You can barely stay awake in the afternoon—even if you slept 8 hours.
"Fatigue is one of the first signs of B12 deficiency," says dietitian Lisa Cimperman. That's because your body relies on the vitamin to make red blood cells, which carry oxygen to your organs. And without enough oxygen in your cells, you'll feel tired no matter how long you sleep. Fatigue can mean a number of things, though, so you can't assume you're B12 deficient if feeling sleepy is your only complaint—doctors usually are tipped off if you've got fatigue plus other symptoms.
That grocery bag feels like a million kilos.
If they're not getting enough oxygen from red blood cells, your muscles will feel like mush. "My job is very demanding, so I kept thinking that maybe my body is just tired; maybe I'm not eating right," says Chantal Mossess, 31. "But 6 months ago I learned that my weakness and sluggishness was caused by not having enough B12."
You experience strange sensations.
"It felt like electricity was running from my head to my feet," says Melanie Karmazin, 44, who was eventually diagnosed with a B12 deficiency. Other sufferers report numbness and a "pins and needles" sensation. These weird pains are all a result of nerve damage, which is triggered by low oxygen levels in cells.
You put your keys in the fridge.
Or have to think hard to remember your niece's name. You may be worried that it's early dementia, but sometimes low B12 is to blame. "At one point I couldn't remember how to write a check," says Pauline Smith,* 56, who was diagnosed with low levels. "I've seen this deficiency mistaken for Alzheimer's in elderly patients," notes Cimperman. "But once they have a blood test and it reveals a B12 deficiency, they start taking a supplement and their symptoms start to fade."
You feel wobbly or dizzy.
Being off-kilter is another common symptom. "I would get dizzy just walking up the stairs," says Mossess.
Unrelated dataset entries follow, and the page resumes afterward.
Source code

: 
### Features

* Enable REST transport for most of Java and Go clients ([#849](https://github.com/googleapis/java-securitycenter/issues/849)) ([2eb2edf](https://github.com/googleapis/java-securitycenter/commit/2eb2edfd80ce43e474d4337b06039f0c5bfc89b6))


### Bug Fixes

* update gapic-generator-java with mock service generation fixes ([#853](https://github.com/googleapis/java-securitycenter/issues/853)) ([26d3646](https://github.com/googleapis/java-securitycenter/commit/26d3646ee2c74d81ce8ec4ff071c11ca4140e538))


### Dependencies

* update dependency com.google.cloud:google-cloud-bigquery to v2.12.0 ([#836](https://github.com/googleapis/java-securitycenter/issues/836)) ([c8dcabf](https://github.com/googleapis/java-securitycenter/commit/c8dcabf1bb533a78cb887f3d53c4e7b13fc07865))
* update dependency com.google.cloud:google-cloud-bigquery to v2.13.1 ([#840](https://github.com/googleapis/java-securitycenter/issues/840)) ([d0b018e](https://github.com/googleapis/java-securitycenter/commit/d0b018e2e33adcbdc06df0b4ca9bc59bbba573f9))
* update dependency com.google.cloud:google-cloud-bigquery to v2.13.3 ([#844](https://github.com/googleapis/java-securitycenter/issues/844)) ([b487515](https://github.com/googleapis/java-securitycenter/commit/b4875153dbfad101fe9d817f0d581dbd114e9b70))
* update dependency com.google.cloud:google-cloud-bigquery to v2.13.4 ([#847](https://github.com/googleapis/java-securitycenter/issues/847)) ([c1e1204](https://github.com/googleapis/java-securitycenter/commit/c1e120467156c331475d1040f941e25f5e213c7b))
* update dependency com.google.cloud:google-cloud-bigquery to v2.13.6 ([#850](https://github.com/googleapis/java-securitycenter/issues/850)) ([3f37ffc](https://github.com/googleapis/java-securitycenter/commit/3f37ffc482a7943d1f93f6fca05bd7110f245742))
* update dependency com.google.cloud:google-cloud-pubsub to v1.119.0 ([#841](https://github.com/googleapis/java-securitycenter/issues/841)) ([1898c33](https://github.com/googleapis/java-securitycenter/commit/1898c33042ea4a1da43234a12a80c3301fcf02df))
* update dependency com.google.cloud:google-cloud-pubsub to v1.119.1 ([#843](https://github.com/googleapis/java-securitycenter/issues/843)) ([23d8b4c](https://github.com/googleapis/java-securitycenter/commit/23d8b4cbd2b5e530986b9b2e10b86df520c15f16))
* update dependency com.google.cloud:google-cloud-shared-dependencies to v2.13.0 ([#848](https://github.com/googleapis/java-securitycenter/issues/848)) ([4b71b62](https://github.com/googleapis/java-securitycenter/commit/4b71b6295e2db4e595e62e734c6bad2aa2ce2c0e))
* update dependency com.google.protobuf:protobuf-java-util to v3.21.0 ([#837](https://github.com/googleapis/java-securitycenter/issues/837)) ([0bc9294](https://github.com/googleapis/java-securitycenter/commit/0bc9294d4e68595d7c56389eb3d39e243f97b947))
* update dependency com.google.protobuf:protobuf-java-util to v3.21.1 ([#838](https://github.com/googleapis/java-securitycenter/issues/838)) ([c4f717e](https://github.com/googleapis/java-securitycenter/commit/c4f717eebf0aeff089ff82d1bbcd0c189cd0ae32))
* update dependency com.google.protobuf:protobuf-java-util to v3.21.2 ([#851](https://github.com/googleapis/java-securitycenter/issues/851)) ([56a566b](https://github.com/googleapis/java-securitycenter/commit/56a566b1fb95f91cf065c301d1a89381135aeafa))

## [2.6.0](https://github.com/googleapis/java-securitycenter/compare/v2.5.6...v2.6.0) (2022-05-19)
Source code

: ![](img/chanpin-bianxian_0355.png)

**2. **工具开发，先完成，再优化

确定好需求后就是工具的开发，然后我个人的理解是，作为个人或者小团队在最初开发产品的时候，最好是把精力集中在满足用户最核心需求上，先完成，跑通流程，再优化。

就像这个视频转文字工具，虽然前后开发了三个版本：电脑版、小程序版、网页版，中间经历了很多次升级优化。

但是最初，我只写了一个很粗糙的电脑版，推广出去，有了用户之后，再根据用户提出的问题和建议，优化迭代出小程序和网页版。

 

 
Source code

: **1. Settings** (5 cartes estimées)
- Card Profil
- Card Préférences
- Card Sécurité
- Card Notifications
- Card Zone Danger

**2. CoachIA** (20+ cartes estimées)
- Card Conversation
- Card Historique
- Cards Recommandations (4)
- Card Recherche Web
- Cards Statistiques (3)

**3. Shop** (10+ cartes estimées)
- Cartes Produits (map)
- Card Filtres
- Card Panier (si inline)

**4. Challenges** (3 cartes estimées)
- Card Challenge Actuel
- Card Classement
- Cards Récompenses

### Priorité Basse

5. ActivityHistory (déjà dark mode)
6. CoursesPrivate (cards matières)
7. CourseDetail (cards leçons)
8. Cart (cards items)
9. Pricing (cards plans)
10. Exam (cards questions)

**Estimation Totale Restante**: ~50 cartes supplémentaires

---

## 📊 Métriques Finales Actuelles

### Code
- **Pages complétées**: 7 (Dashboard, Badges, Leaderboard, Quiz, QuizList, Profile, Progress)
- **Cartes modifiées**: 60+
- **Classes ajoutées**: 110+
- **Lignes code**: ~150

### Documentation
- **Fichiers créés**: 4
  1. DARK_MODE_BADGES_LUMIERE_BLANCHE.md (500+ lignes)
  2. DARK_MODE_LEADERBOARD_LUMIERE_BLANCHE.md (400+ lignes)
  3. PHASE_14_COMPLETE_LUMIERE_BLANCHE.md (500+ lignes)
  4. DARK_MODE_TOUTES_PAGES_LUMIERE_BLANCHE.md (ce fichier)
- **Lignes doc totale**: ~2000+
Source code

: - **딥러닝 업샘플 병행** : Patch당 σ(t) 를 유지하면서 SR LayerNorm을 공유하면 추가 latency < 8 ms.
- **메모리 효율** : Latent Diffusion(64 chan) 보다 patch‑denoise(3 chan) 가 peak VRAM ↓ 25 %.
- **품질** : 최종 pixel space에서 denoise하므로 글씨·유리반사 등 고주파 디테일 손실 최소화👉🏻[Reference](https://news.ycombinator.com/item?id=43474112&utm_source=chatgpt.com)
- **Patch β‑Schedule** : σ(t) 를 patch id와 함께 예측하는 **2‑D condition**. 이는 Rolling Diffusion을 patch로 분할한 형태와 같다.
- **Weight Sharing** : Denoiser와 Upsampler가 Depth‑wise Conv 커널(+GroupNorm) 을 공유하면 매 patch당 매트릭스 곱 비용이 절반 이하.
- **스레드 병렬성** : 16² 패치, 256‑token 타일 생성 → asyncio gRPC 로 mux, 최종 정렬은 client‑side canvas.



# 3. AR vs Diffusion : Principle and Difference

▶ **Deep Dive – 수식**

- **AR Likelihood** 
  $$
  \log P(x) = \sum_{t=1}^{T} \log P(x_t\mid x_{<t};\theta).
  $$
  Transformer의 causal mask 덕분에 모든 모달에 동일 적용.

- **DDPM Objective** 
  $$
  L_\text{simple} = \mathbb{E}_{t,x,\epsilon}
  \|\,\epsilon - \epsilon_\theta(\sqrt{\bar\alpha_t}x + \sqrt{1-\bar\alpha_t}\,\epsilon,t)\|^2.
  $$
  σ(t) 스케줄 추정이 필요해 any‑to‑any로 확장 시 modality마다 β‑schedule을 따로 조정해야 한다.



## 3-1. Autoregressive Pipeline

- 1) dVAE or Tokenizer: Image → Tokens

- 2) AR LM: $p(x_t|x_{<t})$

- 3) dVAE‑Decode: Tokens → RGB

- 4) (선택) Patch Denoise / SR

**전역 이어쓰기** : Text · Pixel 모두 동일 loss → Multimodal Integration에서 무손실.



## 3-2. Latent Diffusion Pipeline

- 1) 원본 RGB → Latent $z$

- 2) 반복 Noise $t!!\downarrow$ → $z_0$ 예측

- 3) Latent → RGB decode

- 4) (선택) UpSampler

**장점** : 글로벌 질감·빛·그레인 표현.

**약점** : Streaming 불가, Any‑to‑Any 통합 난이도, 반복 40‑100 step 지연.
One Turkish study compared the vitamin B12 levels of patients who sought treatment in the ER for dizziness with those of 100 healthy volunteers. The result: Those dizzy patients had 40% less B12 than the volunteers.
Your skin looks pale.
If your rosy complexion now has a yellow cast, low B12 may be the culprit. With a deficiency, the red blood cells that you do have are very fragile and easily broken, causing a release of bilirubin pigment that gives skin a yellow hue.
Your tongue is smooth and red.
About half of people with a severe B12 deficiency lose the papillae—those little bumps—on their tongues, especially around the edges. Patients also complain of burning and soreness, particularly on the back of the tongue. And since most of those papillae contain taste buds, if you lose a lot of them even your favourite foods are going to taste blah. In fact, "women with a B12 deficiency may actually lose weight because food doesn't taste as good to them anymore," says dietitian Angela Grassi.
Every little thing makes you cry or worried.
Do you feel more down or anxious than ever? "A lack of B12 wreaks havoc on your mood, possibly leading to depression or anxiety," says Grassi. Doctors aren't sure exactly why it increases your risk for depression, but it may have something to do with the fact that B12 is involved in the synthesis of brain chemicals, such as serotonin and dopamine, that help regulate mood.
Something's up with your eyes.
In extreme cases, lack of B12 can damage the optic nerve or plug up the blood vessels in the retina, causing blurry vision, double vision, sensitivity to light and even vision loss. Says Smith: "The first symptom of retinal damage I noticed was a shadow in my right eye that affected my field of vision. I saw even more shadows until I got my B12 levels up."